İçimdeki güç, annemin mirası ve kendi iradem birleşti. Ellerimden çıkan enerji dalgası, gölgeleri parçaladı. Lucian geri çekildi ama gözlerindeki şaşkınlık ve öfke büyüyordu.
— Sen… bu kadar güçlü olamazsın! —Lucian bağırdı. — Sen… annenden daha fazlasısın!
— Evet! —Dudaklarımdan çıkan ses güçlü ve kararlıydı. — Artık senin gölgen bana dokunamaz!

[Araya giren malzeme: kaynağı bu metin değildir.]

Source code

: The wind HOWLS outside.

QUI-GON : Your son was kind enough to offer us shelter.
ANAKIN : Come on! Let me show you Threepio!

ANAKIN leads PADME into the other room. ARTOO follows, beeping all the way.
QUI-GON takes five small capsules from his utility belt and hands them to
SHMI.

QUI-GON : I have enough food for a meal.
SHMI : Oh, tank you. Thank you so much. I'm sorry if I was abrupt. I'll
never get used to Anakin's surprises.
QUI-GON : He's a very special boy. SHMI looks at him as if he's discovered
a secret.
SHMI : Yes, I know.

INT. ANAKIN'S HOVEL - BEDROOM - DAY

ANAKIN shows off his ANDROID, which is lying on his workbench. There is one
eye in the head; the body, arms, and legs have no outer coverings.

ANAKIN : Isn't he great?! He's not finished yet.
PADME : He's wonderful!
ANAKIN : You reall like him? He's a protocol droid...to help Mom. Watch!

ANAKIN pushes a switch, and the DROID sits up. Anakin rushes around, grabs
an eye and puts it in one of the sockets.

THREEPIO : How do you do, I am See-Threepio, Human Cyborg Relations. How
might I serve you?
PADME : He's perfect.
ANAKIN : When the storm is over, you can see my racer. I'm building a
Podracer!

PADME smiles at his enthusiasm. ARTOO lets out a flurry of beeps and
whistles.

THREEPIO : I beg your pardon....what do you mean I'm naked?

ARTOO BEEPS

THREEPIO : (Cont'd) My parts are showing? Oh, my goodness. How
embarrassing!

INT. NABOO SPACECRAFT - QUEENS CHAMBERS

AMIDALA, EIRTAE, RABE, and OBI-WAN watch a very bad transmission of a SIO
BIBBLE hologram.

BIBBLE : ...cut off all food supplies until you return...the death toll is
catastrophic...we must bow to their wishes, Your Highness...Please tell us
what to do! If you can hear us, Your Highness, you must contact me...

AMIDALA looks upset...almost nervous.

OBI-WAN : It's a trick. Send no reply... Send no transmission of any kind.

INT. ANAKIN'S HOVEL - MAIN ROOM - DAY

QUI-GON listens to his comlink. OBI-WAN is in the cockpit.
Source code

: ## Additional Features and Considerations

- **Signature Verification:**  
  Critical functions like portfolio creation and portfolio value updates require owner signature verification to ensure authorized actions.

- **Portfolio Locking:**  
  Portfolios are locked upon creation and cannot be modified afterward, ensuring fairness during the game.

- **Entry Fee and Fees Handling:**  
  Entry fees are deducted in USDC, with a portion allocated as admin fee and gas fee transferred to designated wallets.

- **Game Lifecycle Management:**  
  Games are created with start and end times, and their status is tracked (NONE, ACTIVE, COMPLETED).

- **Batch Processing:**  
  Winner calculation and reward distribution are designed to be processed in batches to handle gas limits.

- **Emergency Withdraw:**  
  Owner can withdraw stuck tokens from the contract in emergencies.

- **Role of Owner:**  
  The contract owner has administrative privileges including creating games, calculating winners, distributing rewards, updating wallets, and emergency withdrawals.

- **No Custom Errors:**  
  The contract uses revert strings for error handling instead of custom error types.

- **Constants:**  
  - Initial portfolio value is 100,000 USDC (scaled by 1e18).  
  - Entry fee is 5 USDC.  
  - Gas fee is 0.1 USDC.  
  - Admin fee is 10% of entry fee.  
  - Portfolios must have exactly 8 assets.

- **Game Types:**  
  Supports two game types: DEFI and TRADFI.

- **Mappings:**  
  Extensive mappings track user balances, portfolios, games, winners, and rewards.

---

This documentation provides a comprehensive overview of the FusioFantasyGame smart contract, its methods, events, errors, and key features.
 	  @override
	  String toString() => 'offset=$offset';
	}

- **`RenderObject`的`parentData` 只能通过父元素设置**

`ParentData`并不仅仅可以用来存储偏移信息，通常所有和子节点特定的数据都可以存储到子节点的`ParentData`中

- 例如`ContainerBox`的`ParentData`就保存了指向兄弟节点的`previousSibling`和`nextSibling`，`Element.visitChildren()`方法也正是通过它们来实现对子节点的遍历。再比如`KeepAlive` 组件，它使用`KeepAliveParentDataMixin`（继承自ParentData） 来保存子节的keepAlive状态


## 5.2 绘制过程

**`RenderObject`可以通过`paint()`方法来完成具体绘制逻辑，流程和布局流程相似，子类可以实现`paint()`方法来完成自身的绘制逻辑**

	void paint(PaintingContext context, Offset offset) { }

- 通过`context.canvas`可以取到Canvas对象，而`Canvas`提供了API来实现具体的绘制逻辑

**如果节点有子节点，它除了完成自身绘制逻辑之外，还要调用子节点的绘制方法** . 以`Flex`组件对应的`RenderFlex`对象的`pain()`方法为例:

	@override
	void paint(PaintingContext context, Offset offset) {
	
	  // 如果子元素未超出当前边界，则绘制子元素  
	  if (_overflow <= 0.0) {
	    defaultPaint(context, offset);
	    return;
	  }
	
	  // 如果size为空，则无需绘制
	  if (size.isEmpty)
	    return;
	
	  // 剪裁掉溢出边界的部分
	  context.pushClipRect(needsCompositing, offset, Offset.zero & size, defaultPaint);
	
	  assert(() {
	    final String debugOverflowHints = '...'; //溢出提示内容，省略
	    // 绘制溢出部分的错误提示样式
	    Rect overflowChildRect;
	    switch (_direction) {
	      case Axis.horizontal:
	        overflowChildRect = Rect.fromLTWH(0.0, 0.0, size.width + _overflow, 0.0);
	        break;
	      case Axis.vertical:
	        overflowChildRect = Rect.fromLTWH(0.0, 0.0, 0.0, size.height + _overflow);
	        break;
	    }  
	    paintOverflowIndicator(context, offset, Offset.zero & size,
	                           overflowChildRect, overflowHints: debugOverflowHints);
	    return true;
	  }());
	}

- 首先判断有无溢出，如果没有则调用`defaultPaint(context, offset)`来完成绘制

Arda yanımda durdu, gözlerimiz buluştu.
— Harika iş çıkardın, Elif. Bu gece sen sadece hayatta kalmadın; gücünü dorukta kullandın!
— Ama… bu kadar korkunçtu… —Elleri hâlâ titriyordu.
— Korku sadece senin düşmanın değil, aynı zamanda gücünün kaynağı. —Arda gözlerimi tuttu, elleri hâlâ sıcak ve güven vericiydi. — Ve unutma, ben hep yanında olacağım.
Kalbim hem korku hem cesaret hem de Arda'ya karşı tuhaf bir çekimle doluydu. Onun yanında yalnız değildim ve artık kendi gücümün farkındaydım.
Lucian geri çekildi, ama gölgesi hâlâ üzerimizdeydi.
— Bu bitmedi… —fısıldadı uzaklardan. — Seninle daha çok ilgileneceğim, Elif.
— Hazırım! —Fısıldadım, Arda'nın yanında dururken. — Ne yaparsan yap, ben korkmuyorum!
O gece, ormanın sessizliğinde yürürken fark ettim: artık karanlık sadece bir tehdit değil, aynı zamanda benim kontrol edebileceğim bir güçtü. Annemin mirası artık benimdi, ve Arda ile birlikte, Lucian'ın gölgesine karşı ayakta kalabilecektim.
— Elif… —Arda fısıldadı kulağıma, koruyucu bir şekilde. — Senin yanında olmak… hem bir görev hem de bir onur.
İçimde hem gurur hem korku hem de tarifsiz bir yakınlık vardı. Ve biliyordum: Bu karanlık yolculukta, Arda ve ben birlikte güçlenecektik, Lucian ne kadar güçlü olursa olsun.